« Ah, sans doute, je ne suis pas un barbare, et je sens tout aussi vivement que le plus chatouilleux des intellectuels, ce qu’il y a de révoltant dans une condamnation sans preuves suffisantes. Je suis de ceux qui estiment qu’il est moins dangereux pour la société de laisser échapper dix coupables que de frapper indûment un seul innocent. Mais je n’en ai pas moins horreur des procédés employés, de l’agitation antipatriotique entretenue à prix d’or, au moyen d’une presse archi-vénale, à l’aide des subventions de l’étranger, au risque de frapper notre pays d’impuissance et de faire déchoir la France de son rang.
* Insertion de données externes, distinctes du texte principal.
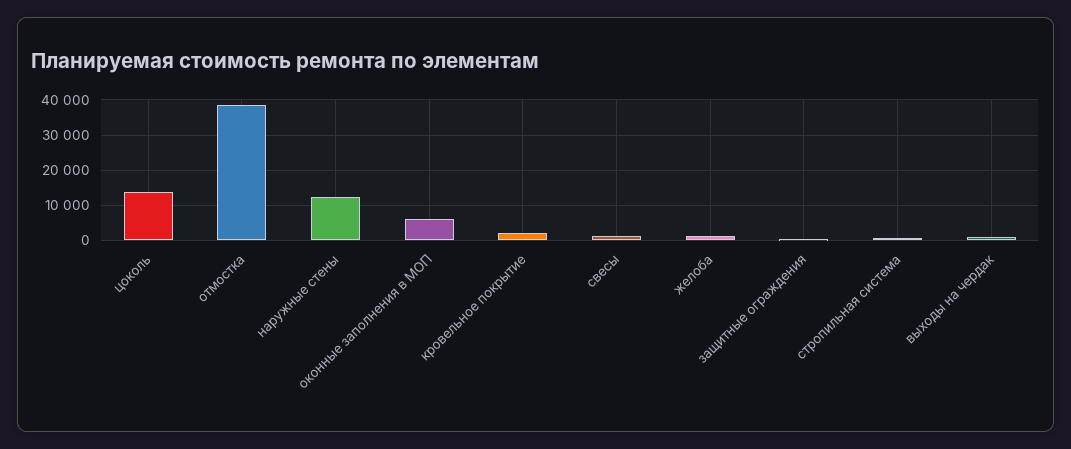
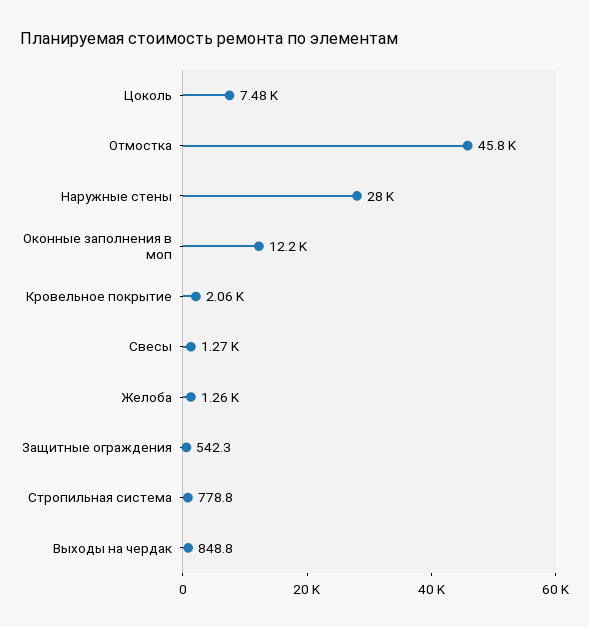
  {
-   "цоколь": 14000,
+   "цоколь": 7480,
-   "отмостка": 38000,
+   "отмостка": 45800,
-   "наружные стены": 12000,
+   "наружные стены": 28000,
-   "оконные заполнения в МОП": 6000,
+   "оконные заполнения в МОП": 12200,
    "кровельное покрытие": 2060,
    "свесы": 1270,
    "желоба": 1260,
    "защитные ограждения": 542.3,
    "стропильная система": 778.8,
    "выходы на чердак": 848.8
  }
S’il s’était agi d’un humble, d’un pauvre diable, et non d’un capitaine allié à toute une tribu riche et puissante, on n’eût pas dépensé ni tant d’activité malfaisante ni tant d’or. […]
Malgré mon sentiment bien net à l’endroit de la campagne révisionniste et de ses meneurs, je ne pouvais méconnaître que des fautes et des fautes graves avaient été commises avant, pendant, et surtout après le procès de 1894, par un petit nombre d’officiers généraux et supérieurs, entraînés à l’origine, je n’en ai jamais douté, par les plus honorables intentions».

Camille Krantz, juillet 1899

Source : AN, 587 AP 4, dossier 8, note sur la chute du cabinet Dupuy, juillet 1899, fol. 7-10.
Cité dans Bertrand Joly, Histoire politique de l’affaire Dreyfus, Paris, Fayard, 2014, 783 p.